** EXTRACTED RECORDS follows **
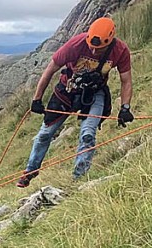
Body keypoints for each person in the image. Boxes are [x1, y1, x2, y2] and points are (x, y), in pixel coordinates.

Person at [17, 16, 133, 188]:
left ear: (109, 43)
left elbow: (126, 80)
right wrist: (37, 99)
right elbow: (50, 70)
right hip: (67, 90)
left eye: (99, 49)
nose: (93, 52)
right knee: (45, 134)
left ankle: (78, 180)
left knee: (87, 135)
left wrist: (125, 108)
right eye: (92, 47)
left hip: (95, 93)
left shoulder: (120, 50)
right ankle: (30, 170)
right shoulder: (76, 44)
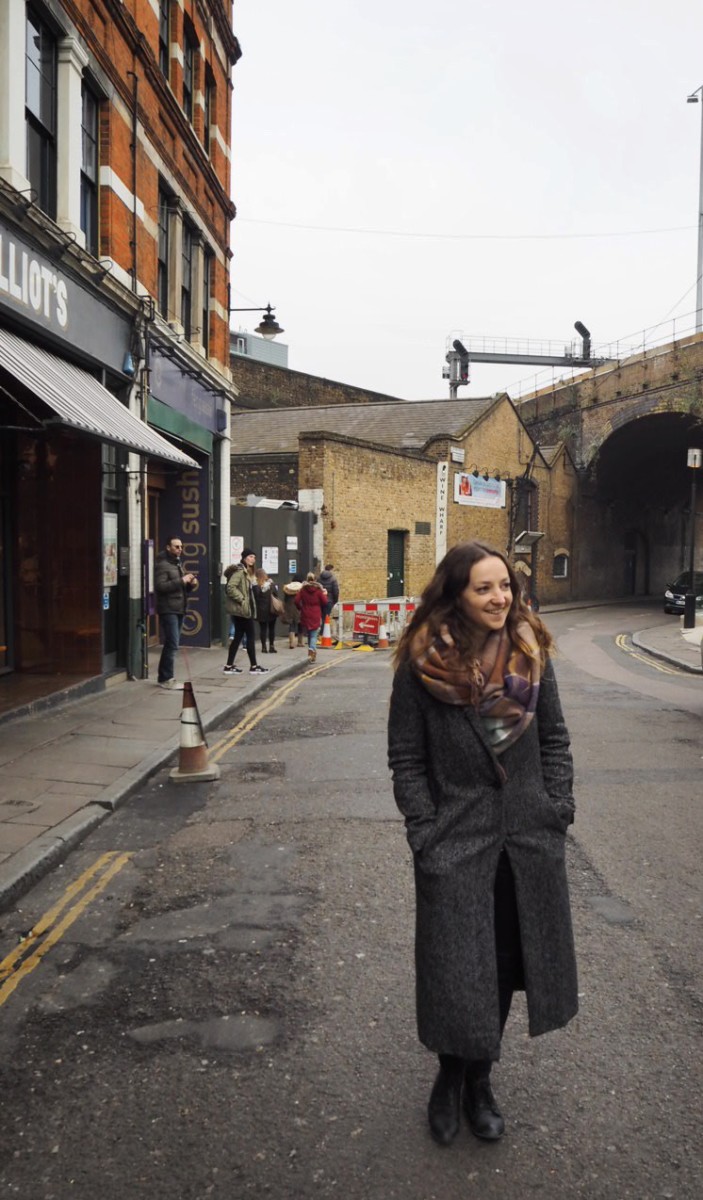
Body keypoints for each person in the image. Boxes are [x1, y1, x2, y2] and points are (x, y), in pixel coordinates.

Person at [387, 540, 577, 1147]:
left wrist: (558, 808)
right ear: (456, 595)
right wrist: (425, 832)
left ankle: (481, 1083)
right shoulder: (421, 668)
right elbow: (406, 759)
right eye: (485, 588)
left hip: (525, 838)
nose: (501, 599)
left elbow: (554, 740)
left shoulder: (531, 654)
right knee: (455, 968)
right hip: (456, 841)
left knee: (501, 966)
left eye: (506, 587)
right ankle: (449, 1079)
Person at [154, 536, 196, 689]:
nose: (180, 549)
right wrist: (182, 580)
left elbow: (181, 588)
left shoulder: (177, 564)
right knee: (172, 644)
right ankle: (166, 679)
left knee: (173, 644)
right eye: (176, 546)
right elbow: (160, 587)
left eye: (181, 546)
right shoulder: (162, 565)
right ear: (168, 547)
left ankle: (163, 677)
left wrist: (190, 584)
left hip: (179, 608)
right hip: (168, 609)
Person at [223, 549, 269, 676]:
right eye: (250, 556)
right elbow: (230, 588)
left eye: (254, 556)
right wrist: (242, 599)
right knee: (250, 636)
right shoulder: (240, 572)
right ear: (244, 558)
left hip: (243, 610)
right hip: (241, 610)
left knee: (238, 637)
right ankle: (253, 666)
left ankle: (229, 665)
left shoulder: (248, 573)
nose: (253, 559)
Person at [295, 572, 327, 663]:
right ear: (315, 580)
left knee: (310, 633)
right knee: (313, 635)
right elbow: (324, 602)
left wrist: (300, 608)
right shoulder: (318, 590)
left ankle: (311, 651)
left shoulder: (303, 590)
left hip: (305, 612)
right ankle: (312, 651)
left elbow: (296, 601)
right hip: (315, 613)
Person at [253, 568, 281, 654]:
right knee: (272, 628)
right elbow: (276, 594)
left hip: (261, 610)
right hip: (271, 609)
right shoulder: (270, 584)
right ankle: (272, 646)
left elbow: (256, 597)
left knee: (263, 629)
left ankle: (264, 647)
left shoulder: (255, 586)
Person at [282, 574, 304, 649]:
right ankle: (300, 642)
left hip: (290, 607)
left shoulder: (288, 587)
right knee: (300, 624)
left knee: (292, 625)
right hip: (299, 607)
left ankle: (291, 643)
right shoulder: (302, 587)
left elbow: (285, 599)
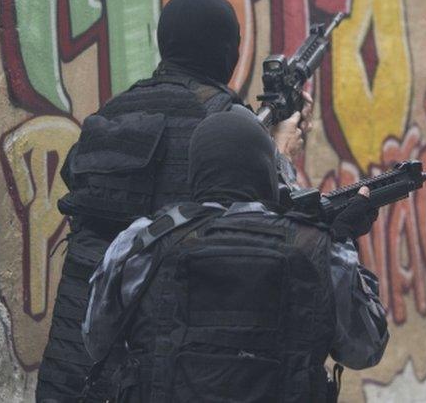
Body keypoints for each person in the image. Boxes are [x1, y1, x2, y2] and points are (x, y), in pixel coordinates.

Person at [36, 0, 309, 402]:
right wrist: (280, 151)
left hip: (75, 359)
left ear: (164, 43)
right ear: (228, 53)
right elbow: (278, 224)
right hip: (165, 367)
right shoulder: (225, 125)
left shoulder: (110, 116)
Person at [82, 109, 389, 402]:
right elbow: (366, 348)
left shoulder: (144, 241)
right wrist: (343, 240)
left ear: (197, 172)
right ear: (265, 171)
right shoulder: (316, 248)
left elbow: (96, 340)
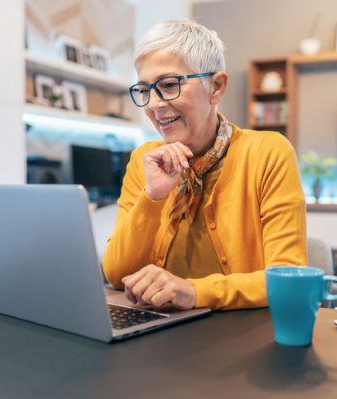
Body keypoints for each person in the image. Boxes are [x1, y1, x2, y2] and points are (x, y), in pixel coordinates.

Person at [102, 19, 307, 310]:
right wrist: (153, 197)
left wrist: (193, 291)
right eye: (145, 90)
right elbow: (116, 274)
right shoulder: (144, 159)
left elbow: (289, 279)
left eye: (170, 85)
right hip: (160, 336)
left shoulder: (267, 153)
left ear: (217, 87)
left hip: (240, 337)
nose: (154, 105)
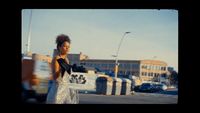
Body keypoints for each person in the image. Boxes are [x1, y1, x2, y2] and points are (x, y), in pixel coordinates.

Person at [46, 34, 79, 104]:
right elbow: (55, 77)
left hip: (65, 90)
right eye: (64, 46)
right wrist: (61, 69)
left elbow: (67, 76)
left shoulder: (66, 60)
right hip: (57, 90)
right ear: (59, 47)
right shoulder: (56, 59)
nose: (67, 48)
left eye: (68, 47)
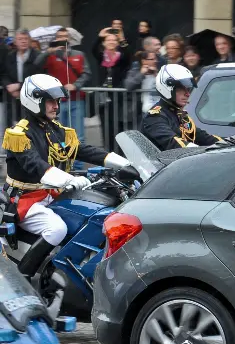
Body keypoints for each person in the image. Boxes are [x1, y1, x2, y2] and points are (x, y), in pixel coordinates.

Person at [1, 74, 136, 276]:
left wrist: (126, 163)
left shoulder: (56, 131)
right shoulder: (19, 135)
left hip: (51, 196)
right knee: (57, 229)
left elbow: (86, 150)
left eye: (57, 101)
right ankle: (25, 276)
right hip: (25, 200)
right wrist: (70, 180)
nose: (55, 106)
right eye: (50, 101)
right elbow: (36, 166)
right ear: (34, 100)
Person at [140, 64, 220, 151]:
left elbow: (203, 137)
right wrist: (201, 151)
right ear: (167, 88)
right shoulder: (155, 117)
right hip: (161, 163)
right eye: (181, 89)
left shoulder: (181, 115)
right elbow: (174, 143)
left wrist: (227, 144)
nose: (187, 94)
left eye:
** End of EXTRACTED RECORDS **
• _THE PROBLEM_:
Go to the line above that has "left ear: (197, 172)" and copy exactly from there down to the line that has "right elbow: (55, 77)", both included. Leave the pictures out.

• _ANSWER BELOW_:
left ear: (197, 172)
right ear: (265, 171)
right shoulder: (316, 248)
left elbow: (96, 340)
Body keypoints for each person in the image. Boxes are [x1, y1, x2, y2] and points are (x, y), in pixel coordinates.

Person at [102, 19, 307, 310]:
right wrist: (153, 197)
left wrist: (193, 291)
right eye: (145, 90)
right elbow: (116, 274)
right shoulder: (144, 159)
left elbow: (289, 279)
left eye: (170, 85)
right hip: (160, 336)
left shoulder: (267, 153)
left ear: (217, 87)
left hip: (240, 337)
nose: (154, 105)
Body keypoints for each person in the image. Boxes are [x1, y1, x2, y2] and points are (x, y), in pixel coordinates.

Person at [46, 34, 79, 104]:
right elbow: (55, 77)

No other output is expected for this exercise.